A bombshell report from the City of London has laid bare the systemic vulnerabilities in US financial oversight, following revelations that Donald Trump has amassed a $1bn cryptocurrency fortune. Sources close to the investigation confirm that the former president’s digital assets, held across a network of offshore wallets and shell companies, represent a staggering failure of the regulatory apparatus designed to monitor such concentrations of wealth.
Documents obtained by this desk detail a complex web of transactions dating back to 2021. Trump’s crypto holdings, primarily in Bitcoin and a lesser-known token called “Patriot Coin,” were allegedly concealed through a series of trusts registered in the Cayman Islands and Delaware. The City of London’s Financial Conduct Authority (FCA), in a leaked internal memo, has flagged this as a “clear demonstration of the porosity of US anti-money laundering frameworks.”
The memo warns that the scale of Trump’s crypto empire, valued at approximately $1.2bn as of last week, could destabilise markets if liquidated abruptly. But the deeper concern, say regulators, is the precedent it sets. If a former US president can bypass sanctions and disclosure rules with apparent impunity, what hope is there for smaller players? One senior FCA official, speaking on condition of anonymity, put it bluntly: “The US is supposed to lead on financial integrity. Instead, it has become a haven for digital kleptocracy.”
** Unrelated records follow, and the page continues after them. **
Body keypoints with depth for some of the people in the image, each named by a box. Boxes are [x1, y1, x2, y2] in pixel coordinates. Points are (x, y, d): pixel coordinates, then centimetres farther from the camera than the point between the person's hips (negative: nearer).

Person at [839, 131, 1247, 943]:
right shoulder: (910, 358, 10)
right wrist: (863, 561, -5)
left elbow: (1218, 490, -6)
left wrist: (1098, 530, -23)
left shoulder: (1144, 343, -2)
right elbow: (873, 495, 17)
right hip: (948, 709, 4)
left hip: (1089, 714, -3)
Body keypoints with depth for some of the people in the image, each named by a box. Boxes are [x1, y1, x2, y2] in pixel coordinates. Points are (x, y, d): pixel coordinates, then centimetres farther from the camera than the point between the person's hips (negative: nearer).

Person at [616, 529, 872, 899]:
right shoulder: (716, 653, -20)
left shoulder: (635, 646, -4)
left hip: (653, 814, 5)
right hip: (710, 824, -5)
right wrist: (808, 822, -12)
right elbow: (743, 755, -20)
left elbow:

Trump’s lawyers have dismissed the report as “baseless speculation,” but the paper trail is hard to ignore. Blockchain analysts at Chainalysis have traced the origin of Trump’s crypto to a 2020 fundraising drive that promised donors “financial sovereignty.” The funds were then laundered through a series of decentralised exchanges, many of which operate without Know Your Customer (KYC) protocols. It is a textbook example of how crypto can be used to evade scrutiny.
This is not merely a political scandal. It is a warning shot across the bow of global finance. The City of London, long a bastion of regulatory rigour, now fears that the US system is so compromised that it will trigger a race to the bottom. If America cannot police its own elites, other jurisdictions will relax their rules to attract capital. We have seen this play out before, with offshore banking centres. Crypto is the new frontier, and the barbarians are already inside the gates.
The question now is whether the US Treasury has the stomach to act. Previous administrations have punted on crypto regulation, citing the industry’s complexity. But with Trump’s fortune now public, the pressure is mounting. Senators Warren and Brown have called for an emergency hearing. Meanwhile, the FCA has quietly advised UK banks to scrutinise any American clients with crypto holdings over $10m.
This is a story about power, money, and the failure of institutions designed to constrain them. We have seen the collapse of banks, the Panama Papers, the Pandora Papers. Each time, the wealthy adapt. Crypto is their latest tool. And if the US cannot close the loopholes, the entire system may unravel. The City of London is watching, and it is not impressed.